Bashkirtseff

Lundi, 29 juin 1874

Orig

# Lundi, 29 juin 1874

[Rayé: A la prom. le matin] Nous avons fait le tour de tous les magasins avec les peintures de Spa. J'ai acheté quantité de choses pour donner. Nous étions chez un cordonnier lorsque passe Mme Basilévitch, Dina l'appela: Eh bien je vous ai cherchées, dit-elle. Depuis nous ne nous séparâmes plus de la journée. A la musique nous avons fait bataclan avec Walitsky, Paul et le directeur du Casino, un M. Kirch qui est toujours un homme utile ici. De plus on dit qu'il est bien élevé et a de l'esprit.

A quatre heures et demie nous allons tous (robe brune Worth, chapeau noir, bien) à la gare voir si personne ne vient. Je me trouve assez bien ici parce que je règne, tout le reste est une telle poussière. Régner sur cela n'est pas beaucoup, mais mieux que rien.

Paul est amoureux de Basilévitch, elle le sait. Il est drôle. Cette pauvre Basilévitch soupire après des cavaliers; cet Anglais lui plaît, mais il est un morceau de bois et ne la cherche pas; elle rage.

Maman s'esquiva et nous allâmes jouer au billard, puis prendre de l'eau minérale, ensuite je dînai. Le soir à neuf heures, nous quatre, moi, Dina, Paul et Walitsky allons au Casino, on danse; à droite cet Anglais avec sa sœur, à gauche Mmes Basilévitch, Viviani. Nous nous plaçons avec elles premièrement au deuxième rang derrière les colonnes puis au premier. Basilévitch voulait regarder son beau. Elle est si fâchée qu'elle nous déclara qu'elle le prend en aversion. Dina inventa comme si il avait dit qu'elle lui plaisait beaucoup mais qu'il persévérerait une semaine et tout passera, que c'est pour cela qu'il est si froid etc.
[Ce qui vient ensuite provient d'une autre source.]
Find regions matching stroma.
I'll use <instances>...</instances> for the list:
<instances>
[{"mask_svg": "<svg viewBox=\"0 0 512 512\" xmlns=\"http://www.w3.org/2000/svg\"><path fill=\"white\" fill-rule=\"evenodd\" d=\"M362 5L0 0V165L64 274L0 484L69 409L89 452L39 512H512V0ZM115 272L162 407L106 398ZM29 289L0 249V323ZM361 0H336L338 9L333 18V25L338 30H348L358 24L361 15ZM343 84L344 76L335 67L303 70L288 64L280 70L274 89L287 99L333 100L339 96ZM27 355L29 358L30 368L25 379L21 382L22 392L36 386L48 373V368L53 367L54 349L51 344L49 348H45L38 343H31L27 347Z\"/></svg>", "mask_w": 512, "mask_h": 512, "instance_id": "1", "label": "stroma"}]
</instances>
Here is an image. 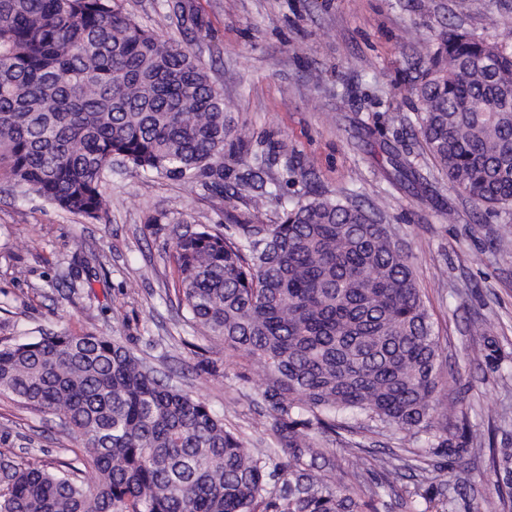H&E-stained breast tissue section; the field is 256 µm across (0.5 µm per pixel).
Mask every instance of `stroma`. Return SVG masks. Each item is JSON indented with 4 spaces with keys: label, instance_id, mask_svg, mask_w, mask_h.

Elle s'anima à cette histoire, me prit le bras et me pria de la lui raconter.

Oh ! les femmes.

Décidément nous formons bataclan.

Basilévitch n'a pas dansé avec Paul, il est chagrin, mais en passant elle lui dit:

- Vous boudez, et bien ! ajouta-t-elle en [Rayé: lui donnant] approchant sa main gantée de ses lèvres, sur laquelle il déposa après un instant d'hésitation un baiser.

Elle est coquette, j'étudie un peu d'après elle, pour plus tard. Un monsieur me demanda à danser, je refusai, naturellement. Après j'ai su qu'il avait demandé s'il pouvait inviter sans avoir été présenté, on lui dit "essayez".

J'ai plané sur toutes ces poussières. Viviani veut organiser un spectacle. Demain nous dînons chez elle.

Le bal fini, nous jouons au billard, trois contre trois: moi, Walitsky, Kirch, Basilévitch, Dina et Paul.

Ça a été assez animé. Nous avec Basilévitch étions les seuls et uniques, le reste n'en parlons pas. Ce Kirch est utile au Casino, et pour toutes les choses on peut s'adresser à lui, c'est commode.

Je me plains comme Basilévitch du manque de messieurs, il n'y en a pas un seul, c'est désolant. Elle me disait aujourd'hui qu'il n'y en pas un, qu'elle s'ennuie. Elle a raison. Elle le dit ouvertement elle dit qu'elle ne peut se passer d'adorateurs et qu'il faut qu'on lui fasse la cour. Ces femmes-là sont les plus innocentes.

Demain elle vient chez nous, pour aller ensemble chez la marquise. S'il venait quelqu'un d'intéressant, mais il y aura des gens du pays, des savez-vous ? et des n'est-ce pas. Miséréré.

- Pourquoi ne dansez-vous pas ? me disait cent fois Viviani, à la fin je lui dis:

- A vous dire vrai, je ne danse pas parce que je ne sais pas avec qui je danse et je n'aime pas cela.

Il faut animer ce pauvre Spa, nous y songerons et en parlerons demain chez la marquise. Cette chère femme, d'après les paroles de Mme de Mouzay, parla de moi à ce directeur qui s'attend à voir une merveille dans chacune de mes paroles. Quand on est préparé comme cela, ce n'est pas difficile d'avoir de l'esprit. Je crois que je fais de la modestie. Tout de même je dois tant de remerciements à cette bonne Mme de Mouzay, elle dit tant de bien de moi.